The company is making waves in the tech industry with its futuristic products and visionary leadership.
Recently, Descartes announced that it has successfully deployed its advanced capacity matching solution, Descartes MacroPoint
Capacity Matching. The solution provides greater visibility and transparency within their network of carriers and brokers. This
move could solidify the company as a key player in transportation logistics which is essential in the world of commerce.
Kinaxis Inc (KXS): Kinaxis' RapidResponse is a collection of cloud-based configurable applications, providing supply chain
planning and analytics capabilities that create the foundation for managing multiple, interconnected supply chain management
processes, including demand planning, supply planning, inventory management, order fulfillment and capacity planning.
Recently, Gartner, Inc, the global research and advisory firm, positioned Kinaxis as a leader in its Magic Quadrant for Supply
Chain Planning (SCP) System of Record (SOR).

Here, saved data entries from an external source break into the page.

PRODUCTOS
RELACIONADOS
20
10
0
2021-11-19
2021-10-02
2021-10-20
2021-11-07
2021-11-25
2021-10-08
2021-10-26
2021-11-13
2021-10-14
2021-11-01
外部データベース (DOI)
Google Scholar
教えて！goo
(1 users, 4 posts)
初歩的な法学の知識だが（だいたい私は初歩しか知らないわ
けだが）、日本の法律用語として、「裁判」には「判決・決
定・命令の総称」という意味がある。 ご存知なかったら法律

This is the third time Kinaxis has received this honor.
John Sicard, CEO of Kinaxis noted: "We believe our leadership position in Gartner's Magic Quadrant
for Supply Chain Planning System of Record and high level of customer satisfaction validates our ability to empower global
businesses to overcome today's supply chain volatility."

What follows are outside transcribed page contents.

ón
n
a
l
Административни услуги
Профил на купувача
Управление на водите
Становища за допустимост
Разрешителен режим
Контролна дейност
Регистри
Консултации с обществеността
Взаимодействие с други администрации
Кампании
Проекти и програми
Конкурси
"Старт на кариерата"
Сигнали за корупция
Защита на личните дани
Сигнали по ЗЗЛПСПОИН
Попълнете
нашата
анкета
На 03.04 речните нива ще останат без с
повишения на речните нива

Mogo Finance Technology Inc. (GO): Mogo is providing a new take on unsecured credit and a is leader in the
burgeoning FinTech industry. The company's platform offers loan management, the ability to track spending and credit scores, and
even easy-to-access mortgages, placing Mogo at the forefront of the new online financial movement shaking up the otherwise dull
industry.
In August, Mogo announced that its financial product line would expand to even more Canadians. Customers in Manitoba, New Brunswick, Prince Edward
Island and Newfoundland now have access to MogoMortgage while Mogo's entire suite of
products is now available in Nova Scotia.
David Feller, Mogo's Founder and CEO, noted: "With more than 650,000 members today, we're pleased
to introduce Mogo's products into new markets making it easier for Canadian consumers to manage their financial life through our
growing suite of digital financial products."